Cevap: YÖK'ün kanunundaki boşluk-tutarsızlık ve YÖK'e dava
Enteresan bir konuya işaret etmişsiniz. Ancak iki problem var:
1- Haklı olup olmadan önce idari dava açma hakkı belli kişilere ve belli süreler için verilmiştir.
Bu konuda ancak sınava girip, dolmayan kontenjanlı bir bölüme yerleştiği için bir sonraki sene puanı kırılan bir kişi, yine idari davalar bakımından öngörülen süre içinde dava açabilir. Yani gelecekte böyle bir durumla karşılaşma ihtimali olan bir kişi açamaz. İlgili hükümden mağdur olan kişi, belli süre içinde açabilir.
2- İdarenin işlemlerinde eşitlik ve belirlilik ilkelerine uygun davranması gerekir.

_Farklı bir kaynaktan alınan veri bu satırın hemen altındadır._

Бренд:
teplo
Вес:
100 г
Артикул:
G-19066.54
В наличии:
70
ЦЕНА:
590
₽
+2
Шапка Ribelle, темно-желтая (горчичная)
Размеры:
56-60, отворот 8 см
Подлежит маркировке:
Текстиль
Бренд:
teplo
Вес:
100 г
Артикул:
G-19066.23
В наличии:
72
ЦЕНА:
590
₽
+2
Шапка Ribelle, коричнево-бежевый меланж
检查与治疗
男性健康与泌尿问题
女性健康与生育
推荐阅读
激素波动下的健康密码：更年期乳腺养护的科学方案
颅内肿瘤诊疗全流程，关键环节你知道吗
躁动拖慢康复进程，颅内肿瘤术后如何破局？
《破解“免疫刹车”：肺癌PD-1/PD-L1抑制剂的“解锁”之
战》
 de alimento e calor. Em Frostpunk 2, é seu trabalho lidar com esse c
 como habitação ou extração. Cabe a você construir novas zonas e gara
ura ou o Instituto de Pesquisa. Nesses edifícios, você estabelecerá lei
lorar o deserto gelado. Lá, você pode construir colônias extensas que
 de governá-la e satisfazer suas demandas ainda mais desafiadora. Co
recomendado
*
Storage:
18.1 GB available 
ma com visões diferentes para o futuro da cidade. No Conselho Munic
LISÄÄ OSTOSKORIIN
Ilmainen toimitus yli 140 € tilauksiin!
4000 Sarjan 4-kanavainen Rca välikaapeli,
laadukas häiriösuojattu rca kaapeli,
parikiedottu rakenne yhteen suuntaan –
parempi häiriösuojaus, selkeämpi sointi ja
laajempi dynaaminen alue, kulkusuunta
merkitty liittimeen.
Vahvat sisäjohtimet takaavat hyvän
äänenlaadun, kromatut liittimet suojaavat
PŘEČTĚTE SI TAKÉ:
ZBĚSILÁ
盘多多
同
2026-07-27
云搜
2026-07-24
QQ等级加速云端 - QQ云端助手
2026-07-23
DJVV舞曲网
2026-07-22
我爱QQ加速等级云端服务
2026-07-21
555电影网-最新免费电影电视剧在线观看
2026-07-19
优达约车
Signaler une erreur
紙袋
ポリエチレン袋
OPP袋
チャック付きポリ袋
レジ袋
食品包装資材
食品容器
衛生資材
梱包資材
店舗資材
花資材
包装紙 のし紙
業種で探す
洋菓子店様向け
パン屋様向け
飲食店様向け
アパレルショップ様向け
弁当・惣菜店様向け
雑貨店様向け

Mesela bu sene diyelim ki A üniversitesinin AA bölümü dolmadı, B üniversitesinin BB bölümü kontenjanı doldu. Seneye AA'nın dolmayacağının, BB'nin dolacağının garantisi yok. Bu sefer de AA tercihinde bulunan bir kişi, ben nasıl olsa dolmaz diye AA'yı yazdım, mağdurum diye dava açmak ister.
Bu hükmün amacı öğrencilerin kazanıp da gitmeyecekleri bir bölümü tercih etmemelerini sağlamak. Eğer dediğiniz gibi olursa, bu sene AA dolmadığı, BB dolduğu için çoğu kişi "nasıl olsa AA'dan puan kesilmiyor" diye AA'yı tercih edecek, "BB'yi tercih edip gitmezsem puan kesilir" diye düşünerek BB'yi tercih edenler azalacak. Ama bunun sonucunda AA'nın kontenjanının dolması, BB'nin kontenjanının boş kalma ihtimali ortaya çıkacak. Bu belirsizlik ortamı yine AA'yı tercih edenler bakımından daha büyük haksızlık doğuracak.
En azından şu anda oyunun kuralları belli. Herkes tercihini bilerek yapıyor. Aksi takdirde tercihler bir kumara dönecek.
Cevap: YÖK'ün kanunundaki boşluk-tutarsızlık ve YÖK'e dava
Öncelikle cevap verdiğiniz için teşekkür ederim. Yönelttiğiniz eleştiride tutarsızlık olduğunu düşünüyorum. Şöyle ki; hem örneğini verdiğiniz bölümlerin dolma garantisi olmadığını belirtmiş hem de garantisi olmayan bir şeyi mevzu bahis yaparak buradan düşünmüşsünüz. Birisi, ''Ben nasıl olsa dolmaz diye AA'yı yazdım.'' diyip bölüm dolduğunda bu konuyla ilgili dava açması ya da ''Ben mağdurum.'' demesi benim bahsettiğim olaydan bağımsızdır. Hatta sizin dediğiniz gibi garantisi olmayan, belirliliği olmayan konuda dava açmak kargaşa yaratacaktır. Hiç kimsenin ''Ben böyle düşünüyordum ama düşündüğüm gibi olmadı.'' diyerek dava açamayacağını düşünüyorum. Hiç kimse bir bölümün dolup dolamayacağının garantisini veremez. Dolayısıyla bir bölümün dolacağının iradesi o bölüme giren öğrencinin elinde de değildir.